Although few nineteenth-century rural Canadian women could read and write well, Sarah Jameson Craig (1840-1919) was not only literate but eloquent. Unlike many women writers of her time, Craig lived at the bottom of the economic ladder. Nevertheless, she dared to dream the utopian dreams more commonly associated with educated women from the middle and upper classes. Craig vividly documented her attempt to run away at age fifteen, her plans to found a utopian colony based on alternative medicine and women’s dress reform, and her lifelong crusade for women's equality.

Quoting liberally from Sarah Craig's unpublished diaries and memoir, Seeking Our Eden sets Craig's life writing within the context of her early days in New Brunswick, her later migrations to New Jersey and then westward to Saskatchewan and British Columbia, and the American-based reform and utopian movements that stirred her imagination.
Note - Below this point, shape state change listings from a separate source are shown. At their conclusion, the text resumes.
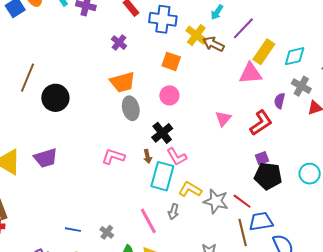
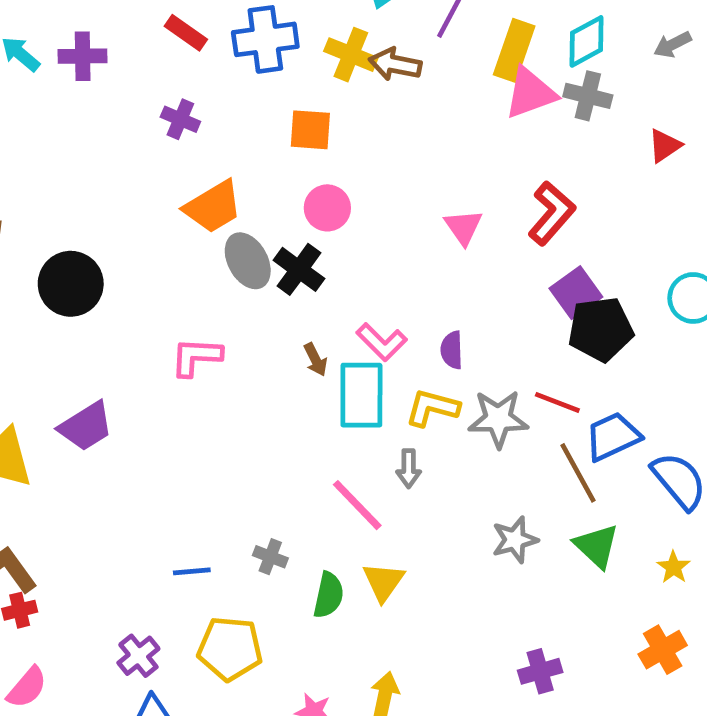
pink triangle: (250, 73) -> (530, 93), moved
gray cross: (301, 86) -> (588, 96), moved
purple semicircle: (280, 101) -> (452, 350), moved
black cross: (162, 133) -> (299, 269), moved
pink L-shape: (113, 157) -> (196, 357), moved
purple square: (262, 158) -> (576, 293), size x1.5

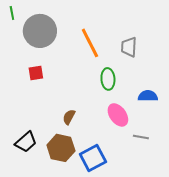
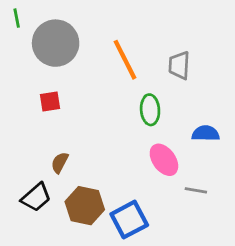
brown semicircle: (69, 117) -> (60, 163), moved

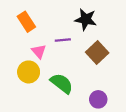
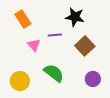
yellow circle: (29, 72) -> (20, 81), moved
purple circle: (98, 99) -> (93, 79), moved

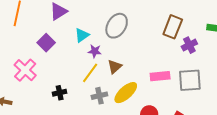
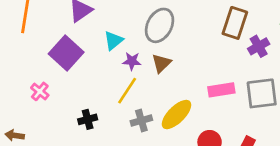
purple square: (46, 43) -> (66, 53), size x1.4
brown triangle: (115, 67) -> (161, 63), moved
pink cross: (25, 70) -> (40, 91), size x0.6

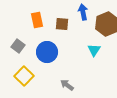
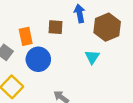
orange rectangle: (37, 20) -> (26, 36), moved

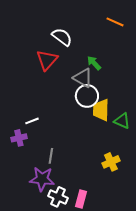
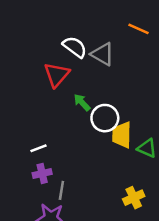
green arrow: (94, 63) -> (82, 102), moved
gray triangle: (83, 78) -> (102, 54), moved
purple cross: (19, 138) -> (42, 173), moved

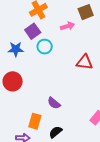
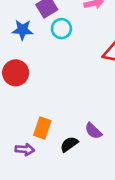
purple semicircle: (54, 103) -> (93, 131), moved

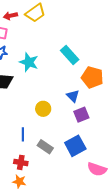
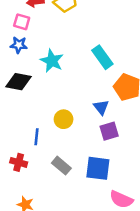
blue line: (23, 134) -> (36, 137), moved
blue square: (75, 146) -> (98, 168), turned 30
red cross: (21, 162) -> (19, 162), moved

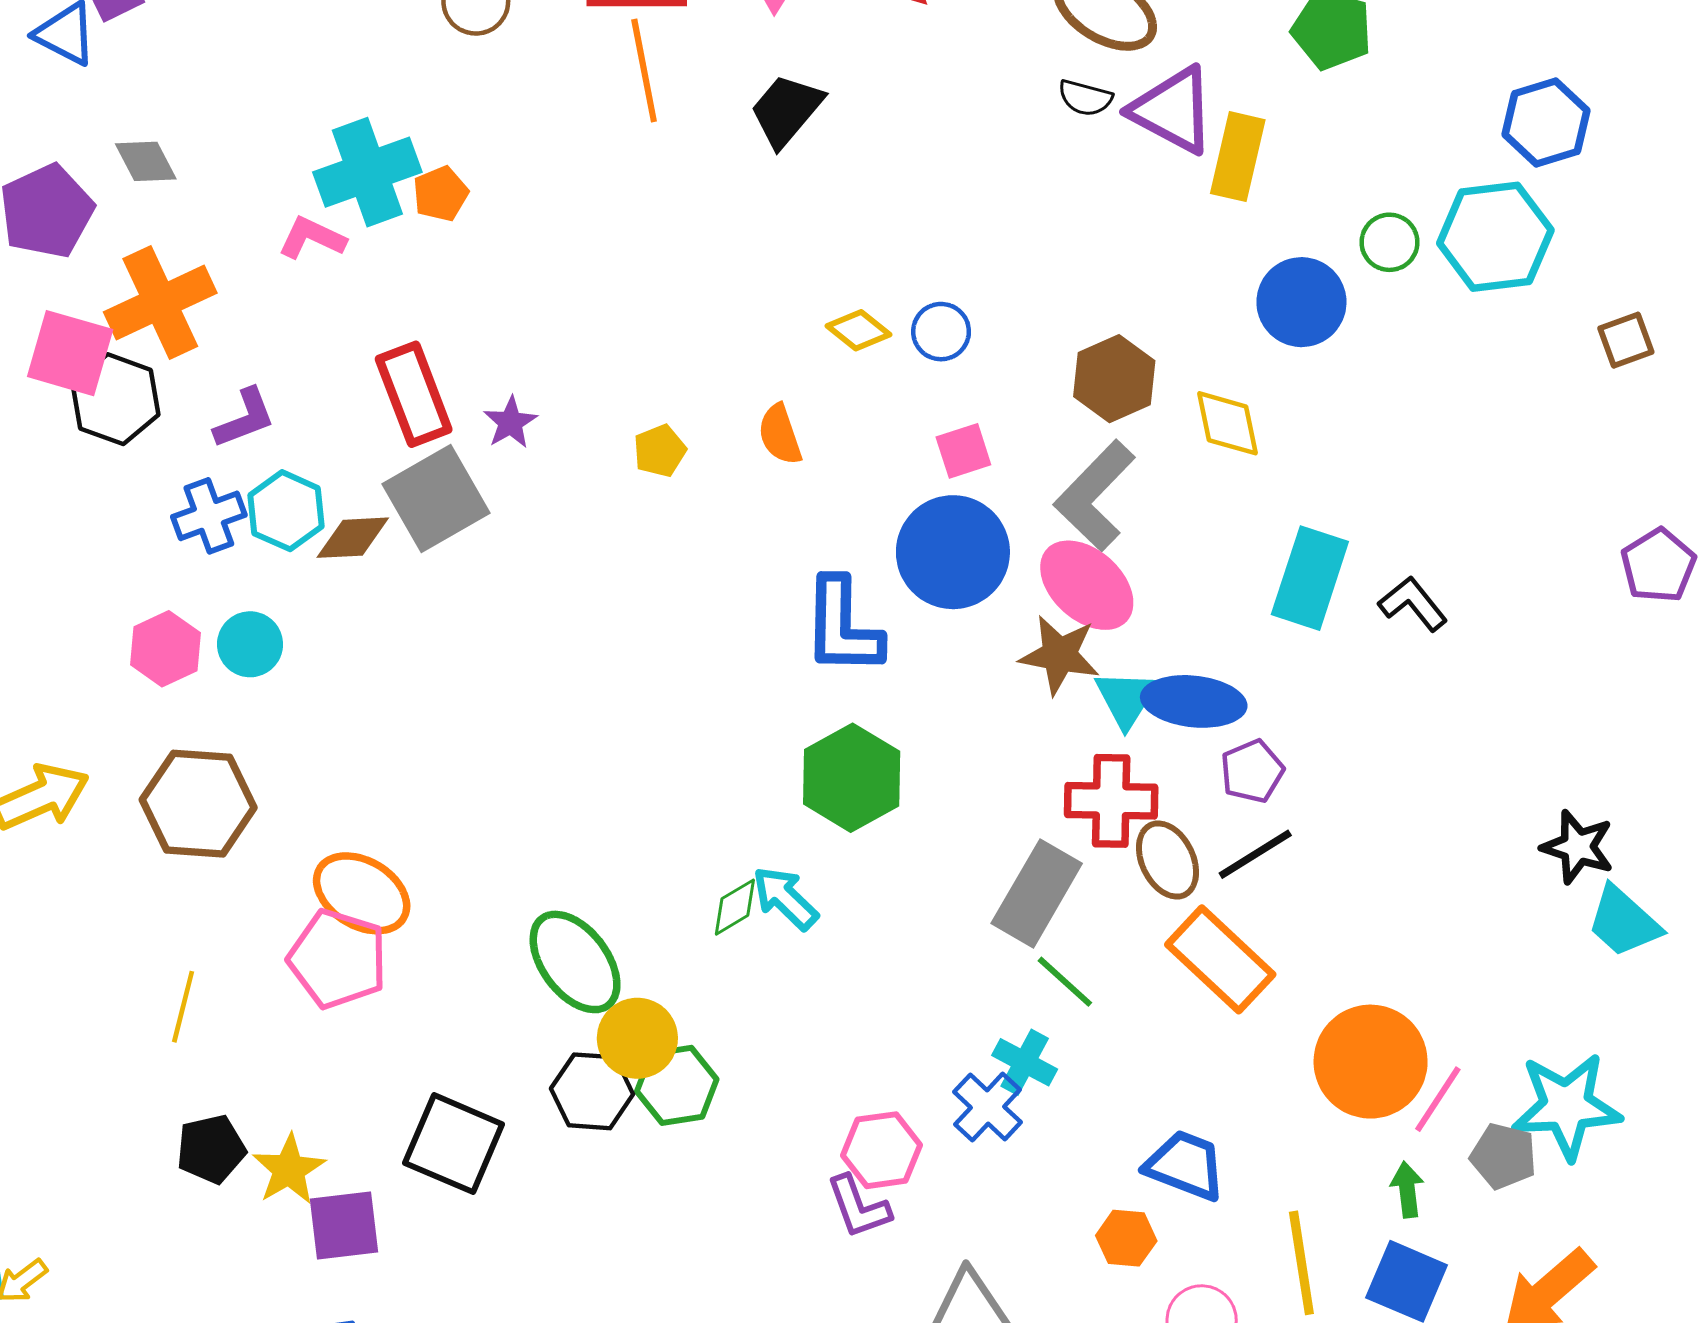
Convinced that the tight corsets and long skirts demanded by conventional fashion undermined the fight for women's equality, Craig wore the ""reform dress"" - a short dress over trousers - despite society's disapproval, and rejected opiate- and alcohol-based medicines in favour of the water cure.

Even today, when the way women dress remains an issue, and skepticism about conventional medicine still fuels alternative health movements, Sarah Craig's early feminist voice from the margins of Canada continues to be relevant and compelling.

About the author

The author of the powerful young adult fantasy novel, When Night Eats the Moon, is Joanne Findon, Celtic scholar and university lecturer. She has had a fascination for Stonehenge since she first saw photographs of it as a child. "I have returned [to Stonehenge] a number of times, but my last trip was the most powerful because I walked there from the town of Amesbury. . . . Even with the fence around it, this monument is still a powerful sight."